Ces dix dernières années, les budgets des médecins, des kinés ou des dentistes ont donc crû moins rapidement que ceux réservés aux autres secteurs de soins. Le décalage s’est accumulé. Et il n’est évidemment pas possible de le combler en un an. D’autant plus que de nombreux besoins, tels que le refinancement du secteur hospitalier, sont encore insatisfaits. Un budget en augmentation de 6,5 % en 2003, c’est beaucoup dans l’absolu, mais c’est peu pour ceux qui ont dû se serrer la ceinture depuis de nombreuses années.

 

Plus de sélectivité dans le remboursement entraîne plus de paperasserie

 

Le Ministre Vandenbroucke le concède lui-même : la législation est devenue complexe. Pour mieux protéger les personnes à faible revenu ou certains malades chroniques, des réglementations très spécifiques doivent être inventées, presque sur mesure. C’est ce qui s’est passé en kinésithérapie et pour l’application du Maximum à facturer. De même, vu le niveau parfois exorbitant des prix des nouveaux médicaments, les conditions et critères de remboursement, et donc... les “papiers”, se sont multipliés.

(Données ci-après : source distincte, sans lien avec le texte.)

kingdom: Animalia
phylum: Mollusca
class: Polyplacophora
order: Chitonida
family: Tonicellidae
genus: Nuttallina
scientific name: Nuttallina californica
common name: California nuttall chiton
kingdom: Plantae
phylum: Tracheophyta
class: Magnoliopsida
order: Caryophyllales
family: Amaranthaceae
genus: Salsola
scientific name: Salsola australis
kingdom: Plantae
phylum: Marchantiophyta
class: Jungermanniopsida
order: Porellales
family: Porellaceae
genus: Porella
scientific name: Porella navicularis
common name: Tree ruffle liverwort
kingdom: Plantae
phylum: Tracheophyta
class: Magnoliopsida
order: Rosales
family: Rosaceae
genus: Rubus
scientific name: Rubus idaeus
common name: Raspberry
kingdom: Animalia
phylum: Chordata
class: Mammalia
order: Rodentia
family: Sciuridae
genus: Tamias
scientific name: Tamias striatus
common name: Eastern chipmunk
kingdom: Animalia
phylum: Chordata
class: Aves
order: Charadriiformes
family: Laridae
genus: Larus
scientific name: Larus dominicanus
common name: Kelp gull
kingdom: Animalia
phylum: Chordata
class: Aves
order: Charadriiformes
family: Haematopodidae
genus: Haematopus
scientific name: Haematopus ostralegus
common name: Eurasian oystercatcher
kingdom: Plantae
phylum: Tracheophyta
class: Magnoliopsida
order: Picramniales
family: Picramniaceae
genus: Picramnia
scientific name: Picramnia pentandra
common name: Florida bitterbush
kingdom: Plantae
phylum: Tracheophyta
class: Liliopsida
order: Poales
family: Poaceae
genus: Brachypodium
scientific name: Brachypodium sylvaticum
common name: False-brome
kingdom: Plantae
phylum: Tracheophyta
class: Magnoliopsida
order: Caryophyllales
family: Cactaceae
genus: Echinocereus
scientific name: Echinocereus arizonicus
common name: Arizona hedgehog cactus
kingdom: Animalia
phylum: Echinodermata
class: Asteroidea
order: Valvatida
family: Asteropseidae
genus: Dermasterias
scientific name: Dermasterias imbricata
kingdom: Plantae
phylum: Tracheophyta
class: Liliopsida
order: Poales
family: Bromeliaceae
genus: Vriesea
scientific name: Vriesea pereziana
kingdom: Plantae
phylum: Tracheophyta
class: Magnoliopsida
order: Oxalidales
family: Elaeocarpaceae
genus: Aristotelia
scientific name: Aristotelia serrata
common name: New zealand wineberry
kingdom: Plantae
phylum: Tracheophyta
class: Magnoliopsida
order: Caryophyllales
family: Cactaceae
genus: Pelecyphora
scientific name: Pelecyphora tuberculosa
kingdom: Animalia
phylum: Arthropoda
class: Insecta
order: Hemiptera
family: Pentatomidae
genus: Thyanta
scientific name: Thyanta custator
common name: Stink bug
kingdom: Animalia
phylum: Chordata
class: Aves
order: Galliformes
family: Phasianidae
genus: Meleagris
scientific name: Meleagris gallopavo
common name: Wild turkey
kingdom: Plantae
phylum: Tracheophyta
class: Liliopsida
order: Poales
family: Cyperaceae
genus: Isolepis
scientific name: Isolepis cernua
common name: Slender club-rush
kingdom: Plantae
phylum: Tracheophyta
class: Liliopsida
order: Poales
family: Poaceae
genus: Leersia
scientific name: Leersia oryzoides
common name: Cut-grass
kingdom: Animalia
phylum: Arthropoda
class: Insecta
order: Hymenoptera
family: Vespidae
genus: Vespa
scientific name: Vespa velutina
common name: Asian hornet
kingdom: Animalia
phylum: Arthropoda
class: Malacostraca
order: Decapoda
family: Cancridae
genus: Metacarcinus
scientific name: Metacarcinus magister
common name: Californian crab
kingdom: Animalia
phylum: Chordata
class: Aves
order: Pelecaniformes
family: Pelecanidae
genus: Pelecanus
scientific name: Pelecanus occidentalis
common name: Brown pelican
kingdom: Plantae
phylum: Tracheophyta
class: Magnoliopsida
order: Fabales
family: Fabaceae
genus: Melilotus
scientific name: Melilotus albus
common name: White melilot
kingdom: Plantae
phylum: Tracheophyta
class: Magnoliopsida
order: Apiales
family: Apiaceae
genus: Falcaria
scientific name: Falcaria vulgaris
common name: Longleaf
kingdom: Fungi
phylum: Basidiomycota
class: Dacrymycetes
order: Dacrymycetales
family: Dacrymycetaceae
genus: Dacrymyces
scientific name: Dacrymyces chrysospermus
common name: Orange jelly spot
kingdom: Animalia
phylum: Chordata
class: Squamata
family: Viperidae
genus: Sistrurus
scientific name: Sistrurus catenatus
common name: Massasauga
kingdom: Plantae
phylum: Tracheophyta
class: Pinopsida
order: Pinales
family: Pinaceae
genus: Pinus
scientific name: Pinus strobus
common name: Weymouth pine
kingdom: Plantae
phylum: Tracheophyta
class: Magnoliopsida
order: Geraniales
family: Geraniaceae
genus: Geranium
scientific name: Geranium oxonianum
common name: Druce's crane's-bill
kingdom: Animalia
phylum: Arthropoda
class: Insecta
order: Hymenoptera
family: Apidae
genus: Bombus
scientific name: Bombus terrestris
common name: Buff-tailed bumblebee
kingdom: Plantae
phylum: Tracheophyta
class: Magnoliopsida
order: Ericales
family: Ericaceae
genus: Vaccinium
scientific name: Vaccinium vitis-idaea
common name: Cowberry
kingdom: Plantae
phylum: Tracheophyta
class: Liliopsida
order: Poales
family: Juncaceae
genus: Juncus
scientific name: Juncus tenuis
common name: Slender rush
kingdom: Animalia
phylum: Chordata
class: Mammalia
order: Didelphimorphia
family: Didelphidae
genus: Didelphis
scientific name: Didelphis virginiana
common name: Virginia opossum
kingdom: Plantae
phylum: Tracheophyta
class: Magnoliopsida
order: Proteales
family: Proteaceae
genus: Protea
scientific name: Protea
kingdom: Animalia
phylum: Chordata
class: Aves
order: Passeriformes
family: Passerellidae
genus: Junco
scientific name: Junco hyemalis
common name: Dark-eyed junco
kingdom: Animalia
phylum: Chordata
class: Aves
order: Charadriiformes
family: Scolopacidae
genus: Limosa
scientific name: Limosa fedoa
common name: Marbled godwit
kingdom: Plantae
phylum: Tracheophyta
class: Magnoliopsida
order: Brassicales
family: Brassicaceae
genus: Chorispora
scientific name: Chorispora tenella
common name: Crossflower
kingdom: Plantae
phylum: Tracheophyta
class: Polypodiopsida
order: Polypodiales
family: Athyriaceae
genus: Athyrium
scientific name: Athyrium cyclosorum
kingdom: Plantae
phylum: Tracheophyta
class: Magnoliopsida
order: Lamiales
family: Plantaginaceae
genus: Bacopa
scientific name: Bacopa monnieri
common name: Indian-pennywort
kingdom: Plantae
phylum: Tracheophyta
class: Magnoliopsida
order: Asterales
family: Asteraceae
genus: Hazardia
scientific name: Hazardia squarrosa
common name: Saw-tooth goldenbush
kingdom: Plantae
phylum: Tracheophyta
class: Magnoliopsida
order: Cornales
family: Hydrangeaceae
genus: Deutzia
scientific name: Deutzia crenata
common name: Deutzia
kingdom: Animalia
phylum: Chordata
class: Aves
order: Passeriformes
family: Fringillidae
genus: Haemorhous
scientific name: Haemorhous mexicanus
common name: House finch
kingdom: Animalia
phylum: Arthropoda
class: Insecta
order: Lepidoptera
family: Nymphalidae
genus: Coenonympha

Par la sélectivité, en limitant les remboursements à certaines conditions, en ciblant les interventions selon les maladies, les revenus, le statut social, le Ministre tente de maîtriser les dépenses. Mais cela nécessite plus de formulaires à remplir, de dossiers à garder, de règles à connaître… et plus de temps pour les tâches administratives. Si ce temps n’est pas rémunéré, c’est une charge supplémentaire.

La sélectivité se justifie parce qu’elle permet d’éviter la multiplication des traitements onéreux. Mais lorsqu’elle tend à devenir une mesure de politique générale cela peut conduire à une certaine asphyxie réglementaire et bureaucratique.

 

Responsabiliser, mais pas culpabiliser

 

Le Ministre Vandenbroucke souhaite responsabiliser tout le monde : les prestataires, les patients, les gestionnaires, les mutualités. Mais derrière ce concept de responsabilisation apparaît bien vite celui de tricheur, de surconsommateur. Celui qui ne suivrait pas le guide de bonne pratique médicale ou les recommandations internationales, celui qui prescrit plus de médicaments que la moyenne (ou moins), celui qui utilise plus d’analyses de biologie clinique serait un irresponsable qui doit être pénalisé.

Il est évident qu’il faut constamment rechercher la meilleure utilisation du budget, éviter les gaspillages et les interventions inutiles, non seulement pour des raisons financières, mais aussi - plus encore - pour des raisons de santé publique. La quête de la meilleure pratique médicale est permanente. Car il y aura toujours des différences de pratique médicale. La médecine reste un art et les médecins ont le devoir d’y participer activement.

Mais, lorsque ces différences sont dénoncées dans les médias comme suspectes de gros gaspillages et principale source de la croissance des dépenses, on finit par croire que les médecins sont tous des tricheurs. Faut-il alors s’étonner que les gestionnaires d’hôpitaux, les médecins, les kinésithérapeutes sont déconsidérés par le public ?

 

La politique doit renouer le dialogue avec les prestataires

 

Les manifestants du 14 décembre étaient nombreux. Leurs revendications étaient diverses et parfois même contradictoires. Mais tous partageaient un profond malaise de frustration et un sentiment d’incompréhension. Ils demandaient à renouer le dialogue avec le politique. Il faut valoriser les actes intellectuels, moins de sélectivité et de paperasseries, responsabiliser mais pas culpabiliser. En quelque sorte, il faut moins d’interventionnisme, plus de modération et plus de participation.

Le dialogue est essentiel dans la gestion des soins de santé. Il permet de conclure des accords auxquels les prestataires adhèrent. Sans dialogue, sans concertation, sans accord ce sera “le sauve qui peut”, le chacun pour soi et moins de sécurité tarifaire pour les patients.

Les circonstances économiques nous invitent à la modération des ambitions politiques, des hausses pécuniaires et des projets médiatiques. 2003 devrait être une année de trêve, de réflexion et de concertation sur les priorités et le modèle de participation dans les soins de santé. Ainsi tout le monde sortira grandi de la manifestation. Nous le souhaitons vivement.